Thanks mainly to the rise of advanced analytics, a whole new DataOps discipline is starting to take shape. Borrowing heavily from concepts first advanced under the banner of DevOps, the goal for organizations embracing DataOps is to create a set of structure processes around the data pipelines that are needed to drive analytics applications that are increasingly incorporating machine learning algorithms.
To advance that goal, MapR Technologies has updated its platform for running Big Data applications based on Hadoop to now include tools for administering and monitoring volumes, tables and streams that are integrated via version 6.0 of the MapR Converged Data Platform. To accomplish that goal, the database that MapR developed for this platform now supports event streaming.

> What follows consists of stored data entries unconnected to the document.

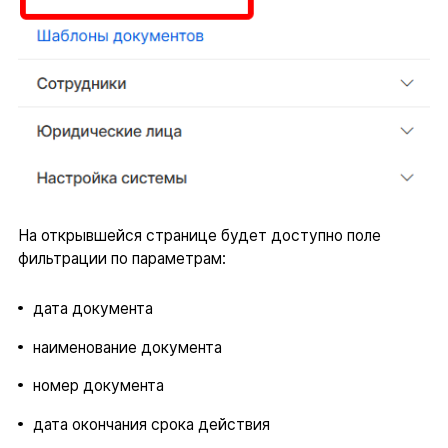
На открывшейся странице будет доступно поле
фильтрации по параметрам:
дата документа
наименование документа
номер документа
дата окончания срока действия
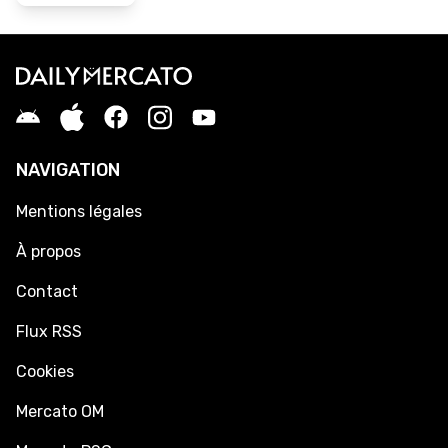
NAVIGATION
Mentions légales
À propos
Contact
Flux RSS
Cookies
Mercato OM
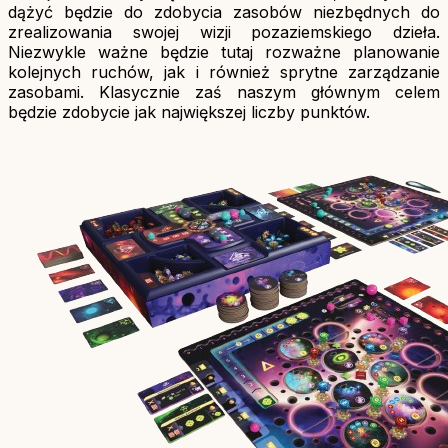
dążyć będzie do zdobycia zasobów niezbędnych do
zrealizowania swojej wizji pozaziemskiego dzieła.
Niezwykle ważne będzie tutaj rozważne planowanie
kolejnych ruchów, jak i również sprytne zarządzanie
zasobami. Klasycznie zaś naszym głównym celem
będzie zdobycie jak największej liczby punktów.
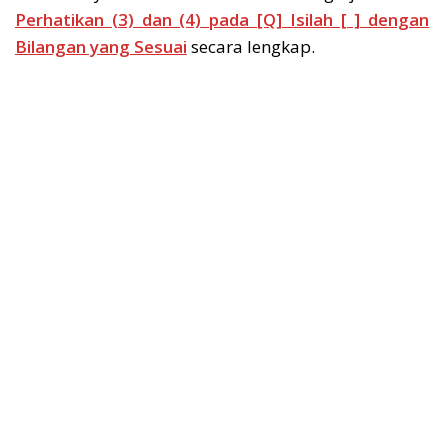
Perhatikan (3) dan (4) pada [Q] Isilah [ ] dengan
Bilangan yang Sesuai
secara lengkap.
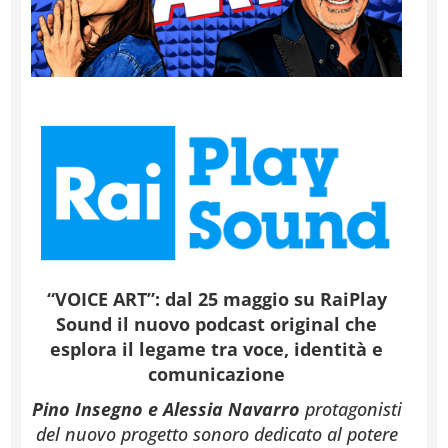
“VOICE ART”: dal 25 maggio su RaiPlay
Sound il nuovo podcast original che
esplora il legame tra voce, identità e
comunicazione
Pino Insegno e Alessia Navarro
protagonisti
del nuovo progetto sonoro dedicato al potere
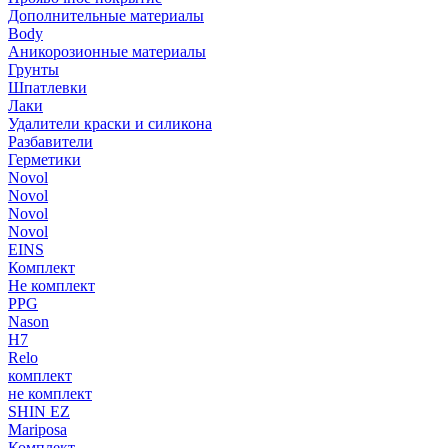
Дополнительные материалы
Body
Аникорозионные материалы
Грунты
Шпатлевки
Лаки
Удалители краски и силикона
Разбавители
Герметики
Novol
Novol
Novol
Novol
EINS
Комплект
Не комплект
PPG
Nason
H7
Relo
комплект
не комплект
SHIN EZ
Mariposa
Комплект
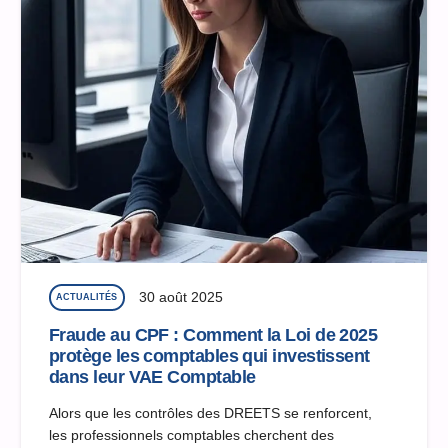
30 août 2025
ACTUALITÉS
Fraude au CPF : Comment la Loi de 2025
protège les comptables qui investissent
dans leur VAE Comptable
Alors que les contrôles des DREETS se renforcent,
les professionnels comptables cherchent des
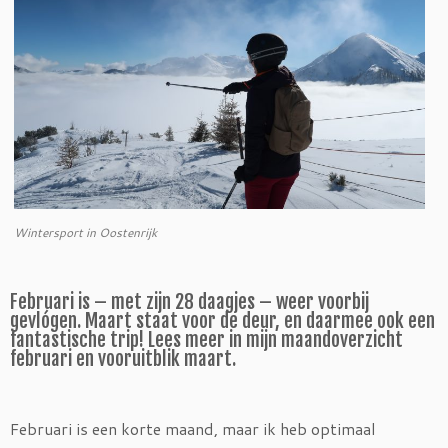
Wintersport in Oostenrijk
Februari is – met zijn 28 daagjes – weer voorbij
gevlógen. Maart staat voor de deur, en daarmee ook een
fantastische trip! Lees meer in mijn maandoverzicht
februari en vooruitblik maart.
Februari is een korte maand, maar ik heb optimaal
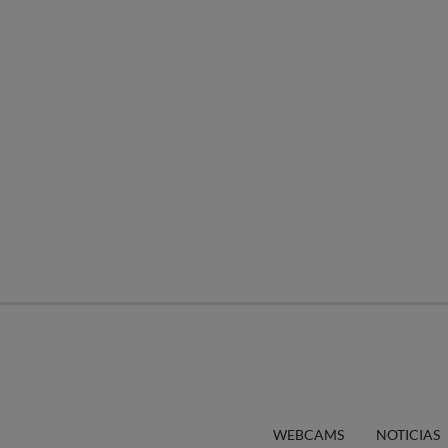
WEBCAMS
NOTICIAS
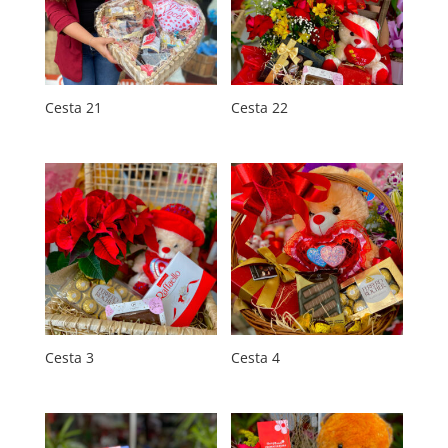
Cesta 21
Cesta 22
Cesta 3
Cesta 4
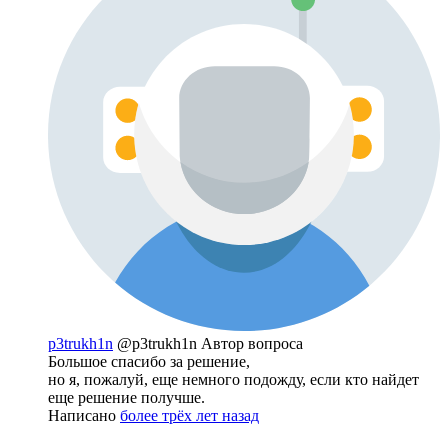
p3trukh1n
@p3trukh1n
Автор вопроса
Большое спасибо за решение,
но я, пожалуй, еще немного подожду, если кто найдет
еще решение получше.
Написано
более трёх лет назад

Anoop Dawar, vice president of product management and marketing for MapR, says machine learning algorithms along with other forms of artificial intelligence (AI) technologies involving deep learning algorithms are forcing the DataOps issue. Many of the organizations embracing these technologies will be required to systematically show how various models built using these algorithms were employed at different times to achieve a specific outcome. In effect, compliance issues surrounding usage of advance analytics to automate a specific process will soon become a significant issue, says Dawar.
“There will be a crisis of compliance,” says Dawar.
The MapR Convergred Data Platform is designed to head that crisis off by providing a single pane of glass that makes it simpler to keep track of what types of data and models are being employed at any given time, says Dawar.
It’s still early days as far as DataOps is concerned. But if data is truly the new oil, then IT organizations need to start thinking of themselves as data refineries. After all, crude oil stored in a barrel isn’t worth nearly as much as it is once that oil has been refined. The real challenge is setting up all the pipelines that make that process possible.